IMO id pull the dash...its not hard at all and gives you a whole ****ton more room to work. at least thats how it is on my mk2 http://****************.com/smile/emthup.gif


----------



## gregvh (Jun 28, 2007)

*Re: FV-QR (Crubb3d Rymz)*

pulling my mk2 dash is ok... mk3 isnt as fun. I guess it would finally give me a chance to fix the heatercore







. Anyone else wanna chime in on the wiring?


----------



## realstreet (Jul 6, 2008)

i'm throwin an aba turbo in my mk2 gli with mk3 dash and hopefully complete harness


----------



## MikkiJayne (Jan 1, 2007)

*FV-QR*

Definitely pull the dash for a swap like this.
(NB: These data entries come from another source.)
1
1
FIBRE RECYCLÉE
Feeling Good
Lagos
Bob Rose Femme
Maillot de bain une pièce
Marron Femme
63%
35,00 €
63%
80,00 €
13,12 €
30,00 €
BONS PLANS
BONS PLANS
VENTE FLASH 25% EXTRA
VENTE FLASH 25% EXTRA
Its nigh on impossible to get to the grommets where the harness comes through the firewall with it in place (it is on RHD anyway), and access to the fusebox is sooo much easier http://****************.com/smile/emthup.gif


----------



## mag29610 (Jan 20, 2010)

*Re: mk2 16v swap in mk3 gti. need help! (realstreet)*

hey im putting a 1.8 16v in my mk3 golf and im stuck on the wiring. i dont mind using cis since it already has it and dont have much money to spend but how can i use my 16v wiring harness and ecu if it wont plug into my fuse box? theres only 2 plugs at the end of my harness and i dont understand how im supposed to polug in those 2 plugs that dont fit into my fuse box....the 16v is obd1 and my golf is obd2....can someone please help me


----------